Dataset entries
——

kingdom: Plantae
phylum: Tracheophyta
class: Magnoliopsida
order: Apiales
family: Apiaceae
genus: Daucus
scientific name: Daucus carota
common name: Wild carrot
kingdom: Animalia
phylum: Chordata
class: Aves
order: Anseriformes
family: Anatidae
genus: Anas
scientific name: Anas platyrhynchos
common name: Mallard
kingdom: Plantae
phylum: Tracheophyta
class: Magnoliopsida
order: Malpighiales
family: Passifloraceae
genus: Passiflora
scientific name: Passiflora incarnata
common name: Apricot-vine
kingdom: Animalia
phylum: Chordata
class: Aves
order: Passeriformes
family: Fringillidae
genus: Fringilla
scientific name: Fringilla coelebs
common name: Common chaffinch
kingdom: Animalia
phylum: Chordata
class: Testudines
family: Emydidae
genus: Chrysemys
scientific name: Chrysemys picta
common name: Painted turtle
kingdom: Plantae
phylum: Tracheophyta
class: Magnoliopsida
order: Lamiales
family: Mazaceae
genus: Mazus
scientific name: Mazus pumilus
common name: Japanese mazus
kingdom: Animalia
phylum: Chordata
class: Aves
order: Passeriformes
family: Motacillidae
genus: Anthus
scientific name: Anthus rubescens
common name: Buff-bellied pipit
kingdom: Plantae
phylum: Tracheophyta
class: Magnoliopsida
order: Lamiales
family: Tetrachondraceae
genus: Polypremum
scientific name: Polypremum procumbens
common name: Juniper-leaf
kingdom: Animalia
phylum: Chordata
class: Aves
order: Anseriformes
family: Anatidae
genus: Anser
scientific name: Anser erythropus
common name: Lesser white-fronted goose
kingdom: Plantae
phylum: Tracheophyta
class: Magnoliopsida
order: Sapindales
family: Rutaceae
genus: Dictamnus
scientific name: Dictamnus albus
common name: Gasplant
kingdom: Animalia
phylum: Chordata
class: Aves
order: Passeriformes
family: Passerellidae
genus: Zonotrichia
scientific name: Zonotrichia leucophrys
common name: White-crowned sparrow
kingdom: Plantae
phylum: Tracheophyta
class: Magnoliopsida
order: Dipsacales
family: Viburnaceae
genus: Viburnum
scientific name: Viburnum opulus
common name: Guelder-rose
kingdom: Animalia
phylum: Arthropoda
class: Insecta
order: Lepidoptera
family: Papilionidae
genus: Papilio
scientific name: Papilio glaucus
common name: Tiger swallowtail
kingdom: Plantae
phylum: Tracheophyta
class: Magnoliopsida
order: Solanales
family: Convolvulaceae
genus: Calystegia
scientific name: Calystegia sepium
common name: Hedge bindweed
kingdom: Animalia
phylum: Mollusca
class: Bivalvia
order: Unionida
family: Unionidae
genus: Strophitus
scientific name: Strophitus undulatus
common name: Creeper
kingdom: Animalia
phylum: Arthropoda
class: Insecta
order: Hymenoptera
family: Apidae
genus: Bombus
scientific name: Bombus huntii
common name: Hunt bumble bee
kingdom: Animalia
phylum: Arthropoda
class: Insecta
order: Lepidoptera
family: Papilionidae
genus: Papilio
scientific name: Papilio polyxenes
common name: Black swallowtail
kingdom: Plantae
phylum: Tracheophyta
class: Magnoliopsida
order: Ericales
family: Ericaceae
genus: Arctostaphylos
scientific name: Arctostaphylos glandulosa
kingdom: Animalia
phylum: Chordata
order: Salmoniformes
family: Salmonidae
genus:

——

WHAT NEEDS TO BE DONE:
Reproduce every line above verbatim, from the first kingdom entry through the final genus entry.

SOLUTION:
kingdom: Plantae
phylum: Tracheophyta
class: Magnoliopsida
order: Apiales
family: Apiaceae
genus: Daucus
scientific name: Daucus carota
common name: Wild carrot
kingdom: Animalia
phylum: Chordata
class: Aves
order: Anseriformes
family: Anatidae
genus: Anas
scientific name: Anas platyrhynchos
common name: Mallard
kingdom: Plantae
phylum: Tracheophyta
class: Magnoliopsida
order: Malpighiales
family: Passifloraceae
genus: Passiflora
scientific name: Passiflora incarnata
common name: Apricot-vine
kingdom: Animalia
phylum: Chordata
class: Aves
order: Passeriformes
family: Fringillidae
genus: Fringilla
scientific name: Fringilla coelebs
common name: Common chaffinch
kingdom: Animalia
phylum: Chordata
class: Testudines
family: Emydidae
genus: Chrysemys
scientific name: Chrysemys picta
common name: Painted turtle
kingdom: Plantae
phylum: Tracheophyta
class: Magnoliopsida
order: Lamiales
family: Mazaceae
genus: Mazus
scientific name: Mazus pumilus
common name: Japanese mazus
kingdom: Animalia
phylum: Chordata
class: Aves
order: Passeriformes
family: Motacillidae
genus: Anthus
scientific name: Anthus rubescens
common name: Buff-bellied pipit
kingdom: Plantae
phylum: Tracheophyta
class: Magnoliopsida
order: Lamiales
family: Tetrachondraceae
genus: Polypremum
scientific name: Polypremum procumbens
common name: Juniper-leaf
kingdom: Animalia
phylum: Chordata
class: Aves
order: Anseriformes
family: Anatidae
genus: Anser
scientific name: Anser erythropus
common name: Lesser white-fronted goose
kingdom: Plantae
phylum: Tracheophyta
class: Magnoliopsida
order: Sapindales
family: Rutaceae
genus: Dictamnus
scientific name: Dictamnus albus
common name: Gasplant
kingdom: Animalia
phylum: Chordata
class: Aves
order: Passeriformes
family: Passerellidae
genus: Zonotrichia
scientific name: Zonotrichia leucophrys
common name: White-crowned sparrow
kingdom: Plantae
phylum: Tracheophyta
class: Magnoliopsida
order: Dipsacales
family: Viburnaceae
genus: Viburnum
scientific name: Viburnum opulus
common name: Guelder-rose
kingdom: Animalia
phylum: Arthropoda
class: Insecta
order: Lepidoptera
family: Papilionidae
genus: Papilio
scientific name: Papilio glaucus
common name: Tiger swallowtail
kingdom: Plantae
phylum: Tracheophyta
class: Magnoliopsida
order: Solanales
family: Convolvulaceae
genus: Calystegia
scientific name: Calystegia sepium
common name: Hedge bindweed
kingdom: Animalia
phylum: Mollusca
class: Bivalvia
order: Unionida
family: Unionidae
genus: Strophitus
scientific name: Strophitus undulatus
common name: Creeper
kingdom: Animalia
phylum: Arthropoda
class: Insecta
order: Hymenoptera
family: Apidae
genus: Bombus
scientific name: Bombus huntii
common name: Hunt bumble bee
kingdom: Animalia
phylum: Arthropoda
class: Insecta
order: Lepidoptera
family: Papilionidae
genus: Papilio
scientific name: Papilio polyxenes
common name: Black swallowtail
kingdom: Plantae
phylum: Tracheophyta
class: Magnoliopsida
order: Ericales
family: Ericaceae
genus: Arctostaphylos
scientific name: Arctostaphylos glandulosa
kingdom: Animalia
phylum: Chordata
order: Salmoniformes
family: Salmonidae
genus:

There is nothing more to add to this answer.